Afonso se pasó la mano por el pelo revuelto, intentando peinárselo con los dedos.
—Estamos haciendo lo que nos mandan.
—Pero yo no sé si quiero hacer lo que nos mandan estos idiotas.
—La solución es fácil, Pinto —le replicó—: sales del Ejército.
—Lo que me faltaba, salir del Ejército por culpa de los cabrones de los republicanos.
—Entonces, si te quedas, te sometes. ¿Qué quieres que te diga?
—Lo que quiero es emplear bien mi tiempo, en vez de andar metido en cabalgatas idiotas, mientras estos tipos se llenan de dinero y están llevando el país a la ruina… Y nosotros colaborando con semejante estupidez.
—Pinto, nosotros estamos aquí para hacer nuestro trabajo —se impacientó Afonso—. Todo lo demás es puro blablablá.
—No es exactamente así, Afonso —repuso el Zanahoria, irritado—. Estamos siendo cómplices de esta locura. ¿Realmente crees que tiene algún sentido que Portugal se implique en esta guerra? ¿Así que vamos a meternos en este matadero que no nos sirve de nada sólo porque los señores republicanos están en un aprieto por el descontento que crece en el país?
—No tiene nada que ver una cosa con la otra.
—¡Ah, no, no tiene nada que ver! Entonces, ¿por qué crees que esos idiotas quieren meter a Portugal en la guerra?
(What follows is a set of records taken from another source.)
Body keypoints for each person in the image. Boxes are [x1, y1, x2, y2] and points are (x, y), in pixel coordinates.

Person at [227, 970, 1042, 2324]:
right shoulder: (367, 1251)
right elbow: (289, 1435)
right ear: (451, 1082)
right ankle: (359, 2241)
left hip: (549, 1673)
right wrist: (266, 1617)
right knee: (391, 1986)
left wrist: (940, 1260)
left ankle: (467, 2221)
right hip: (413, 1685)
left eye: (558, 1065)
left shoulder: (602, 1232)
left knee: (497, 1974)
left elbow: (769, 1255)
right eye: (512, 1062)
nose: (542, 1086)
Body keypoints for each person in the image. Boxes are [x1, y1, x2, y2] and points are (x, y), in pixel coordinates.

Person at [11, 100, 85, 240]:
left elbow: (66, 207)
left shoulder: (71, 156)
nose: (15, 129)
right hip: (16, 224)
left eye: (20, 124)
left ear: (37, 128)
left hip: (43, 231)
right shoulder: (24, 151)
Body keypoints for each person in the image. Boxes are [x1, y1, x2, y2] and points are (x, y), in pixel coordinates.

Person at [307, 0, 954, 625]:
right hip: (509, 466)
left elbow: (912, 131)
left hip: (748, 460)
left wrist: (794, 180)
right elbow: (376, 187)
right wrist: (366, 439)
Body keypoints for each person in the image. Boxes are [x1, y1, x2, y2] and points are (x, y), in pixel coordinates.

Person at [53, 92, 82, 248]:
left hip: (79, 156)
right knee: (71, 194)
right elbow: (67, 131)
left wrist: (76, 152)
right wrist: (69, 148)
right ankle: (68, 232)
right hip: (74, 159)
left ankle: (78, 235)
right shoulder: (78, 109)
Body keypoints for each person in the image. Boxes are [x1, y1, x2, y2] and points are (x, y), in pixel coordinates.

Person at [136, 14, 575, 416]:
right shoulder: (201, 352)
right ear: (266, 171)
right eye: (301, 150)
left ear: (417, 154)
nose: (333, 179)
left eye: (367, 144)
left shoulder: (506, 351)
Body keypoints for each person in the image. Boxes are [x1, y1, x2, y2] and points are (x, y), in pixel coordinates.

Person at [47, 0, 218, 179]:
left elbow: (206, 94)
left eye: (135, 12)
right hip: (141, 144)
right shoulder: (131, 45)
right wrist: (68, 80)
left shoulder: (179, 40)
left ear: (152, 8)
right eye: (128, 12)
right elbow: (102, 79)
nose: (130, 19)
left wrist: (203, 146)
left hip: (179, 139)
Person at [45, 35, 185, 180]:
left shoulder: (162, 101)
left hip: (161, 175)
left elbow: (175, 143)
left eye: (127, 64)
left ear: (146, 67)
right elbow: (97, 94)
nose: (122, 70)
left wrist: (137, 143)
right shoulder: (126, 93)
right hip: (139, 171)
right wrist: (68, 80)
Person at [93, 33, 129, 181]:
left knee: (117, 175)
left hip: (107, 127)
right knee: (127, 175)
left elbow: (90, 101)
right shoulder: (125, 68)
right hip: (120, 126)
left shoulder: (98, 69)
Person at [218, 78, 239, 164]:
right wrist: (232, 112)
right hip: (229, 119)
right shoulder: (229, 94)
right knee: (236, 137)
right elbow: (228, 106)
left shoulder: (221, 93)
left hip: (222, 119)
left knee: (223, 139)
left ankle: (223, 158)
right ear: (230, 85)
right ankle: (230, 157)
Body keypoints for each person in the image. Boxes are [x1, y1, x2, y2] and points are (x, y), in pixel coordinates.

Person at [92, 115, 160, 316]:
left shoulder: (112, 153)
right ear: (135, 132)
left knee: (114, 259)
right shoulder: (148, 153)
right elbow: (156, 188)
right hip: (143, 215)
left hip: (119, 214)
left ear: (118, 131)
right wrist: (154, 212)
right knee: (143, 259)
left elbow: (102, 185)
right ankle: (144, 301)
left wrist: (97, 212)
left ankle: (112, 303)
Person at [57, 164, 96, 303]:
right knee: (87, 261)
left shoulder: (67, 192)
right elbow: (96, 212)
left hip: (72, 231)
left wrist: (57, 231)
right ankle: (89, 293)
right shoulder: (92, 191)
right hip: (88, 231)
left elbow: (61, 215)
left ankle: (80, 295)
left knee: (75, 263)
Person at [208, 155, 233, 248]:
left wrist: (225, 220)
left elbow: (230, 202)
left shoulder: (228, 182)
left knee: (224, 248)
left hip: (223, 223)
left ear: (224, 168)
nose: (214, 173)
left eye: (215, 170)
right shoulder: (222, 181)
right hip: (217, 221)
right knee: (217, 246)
—Bien… —titubeó Afonso, que se quedó quieto para concentrarse en la respuesta; al fondo ya se veían las letrinas y la fila de hombres esperando su turno para defecar en aquel descampado inmundo, el olor a heces se sentía a la distancia—. En primer lugar, para defender las colonias y el imperio. Y, además, es importante que el país se afirme en el concierto de las naciones…
—¿Concierto de las naciones?
—… y marque la diferencia en relación con España.
—¡Eso del concierto de las naciones es bueno! Estás leyendo mucho la prensa republicana.
—¿Por qué? ¿No es verdad?
—Claro que no —se exaltó Pinto, gesticulando con exageración—. ¿No ves que todo esto sólo tiene que ver con el canguelo que estos tipos tienen de que el régimen cambie?